Double Chocolate Raspberry Sea Salt Brownies


We are hours away from our trip to Alaska.


We have our North Face hoodies, our bug spray bracelets, our Merril hiking boots, our REI moisture wicking underwear, our bear repellent socks.


We also have band aids and Neosporin for when we inevitably get our asses kicked for having all of that stuff in Alaska.

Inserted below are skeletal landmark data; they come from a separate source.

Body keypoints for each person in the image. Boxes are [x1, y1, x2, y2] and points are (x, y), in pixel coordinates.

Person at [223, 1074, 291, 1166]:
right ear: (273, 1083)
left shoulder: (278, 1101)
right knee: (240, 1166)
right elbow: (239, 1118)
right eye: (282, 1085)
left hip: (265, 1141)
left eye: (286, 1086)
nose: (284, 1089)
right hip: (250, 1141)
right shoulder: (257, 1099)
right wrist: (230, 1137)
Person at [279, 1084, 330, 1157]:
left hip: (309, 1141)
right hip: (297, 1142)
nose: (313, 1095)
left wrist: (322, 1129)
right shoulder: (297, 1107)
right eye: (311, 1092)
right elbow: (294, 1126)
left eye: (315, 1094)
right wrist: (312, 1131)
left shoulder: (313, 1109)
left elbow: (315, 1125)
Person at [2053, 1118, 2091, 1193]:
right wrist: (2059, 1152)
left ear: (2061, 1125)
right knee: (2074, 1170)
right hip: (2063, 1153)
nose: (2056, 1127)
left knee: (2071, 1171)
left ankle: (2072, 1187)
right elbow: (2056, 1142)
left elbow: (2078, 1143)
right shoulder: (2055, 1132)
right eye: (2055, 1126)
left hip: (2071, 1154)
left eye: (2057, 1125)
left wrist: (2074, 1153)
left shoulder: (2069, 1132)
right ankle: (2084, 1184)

To kick off our journey right, I decided to make something with sea salt. I have been watching too much Deadliest Catch.


So I made…..a brownie.




See you soon!!

Double Chocolate Raspberry Sea Salt Brownies

  • Soft butter, for greasing the pan
  • •Flour, for dusting the buttered pan
  • •4 large eggs
  • •1 cup sugar, sifted
  • •1 cup brown sugar, sifted
  • •8 ounces melted butter
  • •1¼ cups cocoa, sifted
  • •2 teaspoons vanilla extract
  • •1/2 cup flour, sifted
  • •2 packages fresh raspberries or fruit of your choice
  • 1 package of dark chocolate chips
  • ½ teaspoon of salt
  • 1 whopping tablespoon of coarse sea salt (more for finishing, to taste)
  1. Preheat the oven to 300 degrees F. Butter and flour an 8-inch square pan.
  2. In a mixer fitted with a whisk attachment, beat the eggs at medium speed until fluffy and light yellow. Add both sugars. Add remaining ingredients, raspberries and chocolate and mix to combine.
  3. Pour the batter into a greased and floured 8-inch square pan and bake for 45 minutes. Check for doneness with the tried-and-true toothpick method: a toothpick inserted into the center of the pan should come out clean. When it’s done, remove to a rack to cool. Resist the temptation to cut into it until it’s mostly cool.